§ **Supplied passage**
---
Scoring thread - spawned on demand. Each time a batch is ready to score, a new threading.Thread calls pipeline.score_batch() in the background. scoring_in_progress prevents a second thread from being spawned while one is already running. Results are returned via a separate scorer_results queue and picked up by the main loop.

Main Loop

The main loop runs every 0.1 seconds:

  1. Check if the user pressed q -> break.
  2. Drain up to 25,000 items from the log queue per frame.
  3. For each LINE: parse JSON, skip excluded types, flatten, append to buffer, and add a summary line to the live events panel.
  4. Decide whether to score:
    • Batch full: len(buffer) >= batch_size
    • Timed out: time_since_last_score >= flush_interval and buffer is not empty
  5. If scoring: take the batch, clear those events from the buffer, start a scoring thread.
  6. Collect any results from finished scoring threads -> update counters.
  7. Redraw all four panels.

pipeline.py

Data processing and ML inference. Contains the same logic as the Jupyter notebook, adapted to run on batches of live events rather than static files.

Keep in sync with the notebook

If the model is retrained with different features or encoding maps, this file must be updated to match. The FEATURES list, encoding maps, and EXCLUDE_TYPES must be identical to what was used during training.

Functions

flatten_json(event)

Converts a nested Suricata JSON event into a flat dictionary. Nested keys become parent_child column names (e.g. flow.pkts_toserver -> flow_pkts_toserver). This is Step 1 of the notebook.

encode_fields(df)

Maps text fields to numeric codes using the encoding maps defined at the top of the file (Step 3). Fields that don't apply to a given event type remain NaN.

add_features(df)

Computes the three derived ratio features from flow statistics (Step 4a): bytes_per_pkt, pkt_ratio, bytes_ratio. Division by zero is handled by clipping the denominator to a minimum of 1.

add_time_window_features(df)

Groups events into 30-second windows and computes the four volume-based counters (Step 4b): flows_to_dest_port_wndw, unique_srcs_to_dest_wndw, flows_from_src_wndw, unique_dest_ports_from_src_wndw.

build_feature_dataframe(raw_event_rows)

Orchestrates the full preprocessing pipeline in order: encode_fields -> add_features -> add_time_window_features -> select the 26 FEATURES columns -> fill NaN with 0. Returns both the 26-column feature_df ready for the scaler, and the full events_df used to build alert display lines.

score_batch(events, scaler, model, threshold, event_log_lines, alert_lines)
---
§ **Dataset content**
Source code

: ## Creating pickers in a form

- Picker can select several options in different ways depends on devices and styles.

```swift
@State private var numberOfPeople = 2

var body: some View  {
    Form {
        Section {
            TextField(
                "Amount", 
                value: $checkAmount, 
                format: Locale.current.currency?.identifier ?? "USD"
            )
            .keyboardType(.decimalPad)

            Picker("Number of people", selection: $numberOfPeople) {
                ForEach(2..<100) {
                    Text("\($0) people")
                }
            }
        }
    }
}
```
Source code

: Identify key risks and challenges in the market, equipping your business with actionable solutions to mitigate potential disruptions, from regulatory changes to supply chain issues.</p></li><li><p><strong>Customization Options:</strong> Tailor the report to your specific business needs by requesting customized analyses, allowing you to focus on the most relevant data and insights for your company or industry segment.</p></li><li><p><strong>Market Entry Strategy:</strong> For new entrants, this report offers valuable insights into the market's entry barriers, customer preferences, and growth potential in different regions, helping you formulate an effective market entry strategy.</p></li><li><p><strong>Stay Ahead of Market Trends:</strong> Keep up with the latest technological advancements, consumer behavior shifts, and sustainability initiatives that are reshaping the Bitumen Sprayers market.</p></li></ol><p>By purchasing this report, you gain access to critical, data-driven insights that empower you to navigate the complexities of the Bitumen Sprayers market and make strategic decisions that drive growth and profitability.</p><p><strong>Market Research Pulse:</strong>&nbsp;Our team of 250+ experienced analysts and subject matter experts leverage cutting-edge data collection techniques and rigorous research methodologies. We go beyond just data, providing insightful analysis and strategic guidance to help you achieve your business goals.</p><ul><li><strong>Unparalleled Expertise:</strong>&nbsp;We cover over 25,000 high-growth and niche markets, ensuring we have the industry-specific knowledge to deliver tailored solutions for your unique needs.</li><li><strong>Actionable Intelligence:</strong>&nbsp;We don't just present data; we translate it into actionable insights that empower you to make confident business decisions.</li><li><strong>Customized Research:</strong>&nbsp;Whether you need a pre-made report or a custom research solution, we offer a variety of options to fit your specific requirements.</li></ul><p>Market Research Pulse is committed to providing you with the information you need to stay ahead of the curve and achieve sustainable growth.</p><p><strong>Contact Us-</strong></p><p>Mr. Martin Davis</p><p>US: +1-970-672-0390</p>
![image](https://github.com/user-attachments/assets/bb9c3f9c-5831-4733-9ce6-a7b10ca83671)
---
§ **Required tasks**
(A) Reproduce word for word the portion of the pipeline documentation that begins with the words containing "Scoring thread - spawned" and ends with "queue per frame.".
(B) Answer these questions from the pipeline documentation:
(i) How often does the main loop run?
(ii) How long are the windows that add_time_window_features groups events into?
(iii) How does add_features handle division by zero?

§ **Results for the exercise**
(A)
Scoring thread - spawned on demand. Each time a batch is ready to score, a new threading.Thread calls pipeline.score_batch() in the background. scoring_in_progress prevents a second thread from being spawned while one is already running. Results are returned via a separate scorer_results queue and picked up by the main loop.

Main Loop

The main loop runs every 0.1 seconds:

  1. Check if the user pressed q -> break.
  2. Drain up to 25,000 items from the log queue per frame.

(B)
(i) Every 0.1 seconds.
(ii) 30 seconds.
(iii) It clips the denominator to a minimum of 1.